In the small, nondescript villages of Central Indian state of Madhya Pradesh's Jhabua district, a group of tribals have joined hands to show the way forward to sustainable future by adopting organic farming.
Two years ago, the tribals of Chhaya Paschim village in the district, about 300 kms from the state's capital Bhopal, were inspired to switch to organic farming by Mahesh Sharma, a social worker and local agriculture expert.
What makes their endeavor special is that they converted entirely barren land into a rich and fertile area by adopting water and soil conservation techniques.
"Once, this land was rocky and barren. Today, it has been converted into a multi-crop land after a lot of hard work," Sharma told HT.
Jhabua, which is a predominantly tribal district and has a high rate of illiteracy and poverty, boasts of 30 such villages where locals have taken to organic farming to grow vegetables, jowar, pulses and groundnut.

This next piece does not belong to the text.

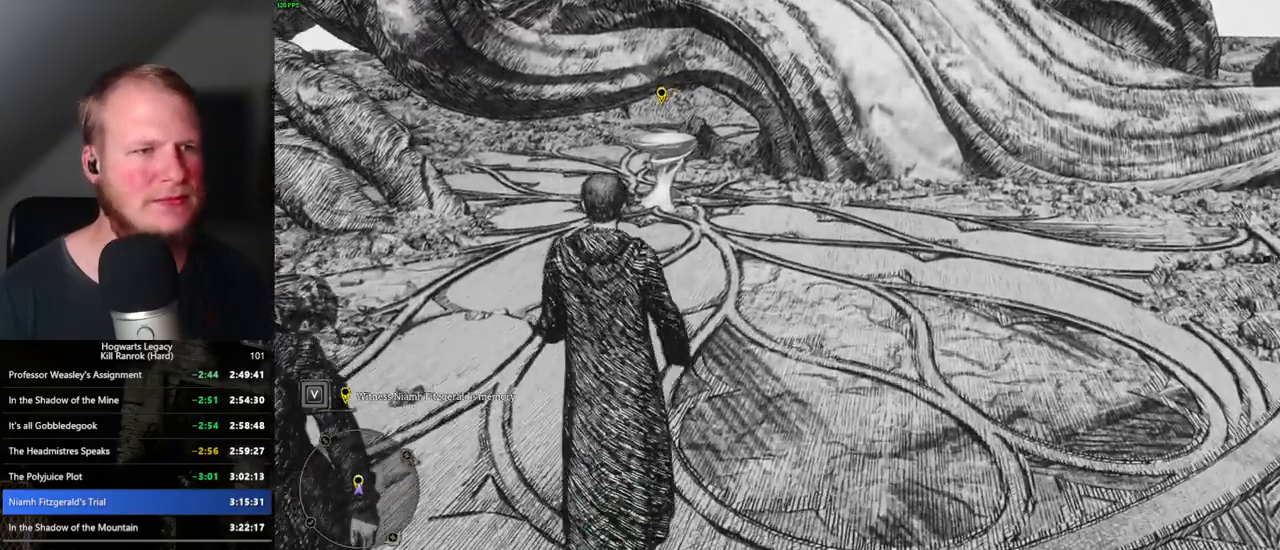
{"keys": ["w"], "mouse": [], "events": []}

As per 2011 census, literacy rate in Jhabua is 44.45% as compared to 70.6% for Madhya Pradesh. The number of people living below the poverty line in Jhabua is estimated at nearly 40% as compared to 31.6% in Madhya Pradesh as per planning commission estimates in 2011-12.
Tribals at a pond they dug up after one month of labour. One of the tribals contributed land while all of them pooled resources to build the pond at a cost of about Rs 70,000. The water will be used for irrigating fields.
Organic farming has changed life of many tribals including 23-year-old Varsha, who tills her three-acre farm without using any fertilizers or pesticides.
"We grow a variety of cereals and vegetables partly for our own consumption and then sell the surplus in the weekly haat (makeshift market)," Vijendra, her husband, told HT. Organic farming has helped them to increase their income level as the input costs have come down. “Unlike many other farmers, we don’t have to take loans during the sowing period. We also earn good money by selling buffalo milk at a premium rate,” he said.
There are also stories of selfless acts which have further helped these villagers to build an organic future for themselves.
Sur Singh Meena, a 32-year-old Bhil, donated more than three acres of land for collective organic farming. He has also help dig up a pond on the land donated by a fellow tribal after grave water problem made life difficult for the farmers.
The average annual rainfall that the area receives is just 800 mm as against 1200 mm for Madhya Pradesh. Also, because of the hilly and rocky terrain of this region, most of the rainwater gets drained out leaving the area dry for seven to eight months in the year.
"The rains have been poor this year. The pond (which is partially filled) will be able to irrigate many fields in the village until March when the wheat crop will be ready for harvest," says Meena. Earlier, dedicated irrigation facility was a dream.
With water available, Sharma flaunts the fertile land, rich with vegetation as he talks about the unconventional farming method that helps preserve the soil nutrients without the use of any chemical inputs.
"We don't till the field as it leads to loss of organic matter, destroys soil microbes and also leads to soil erosion," he says.
Cow dung from cattle is mixed with soil teeming with earthworms to make vermi-compost. The leftover leaves and stems after harvest is crushed and mixed back into the soil at regular intervals to replenish it. And it has helped in improving soil nutrition quality.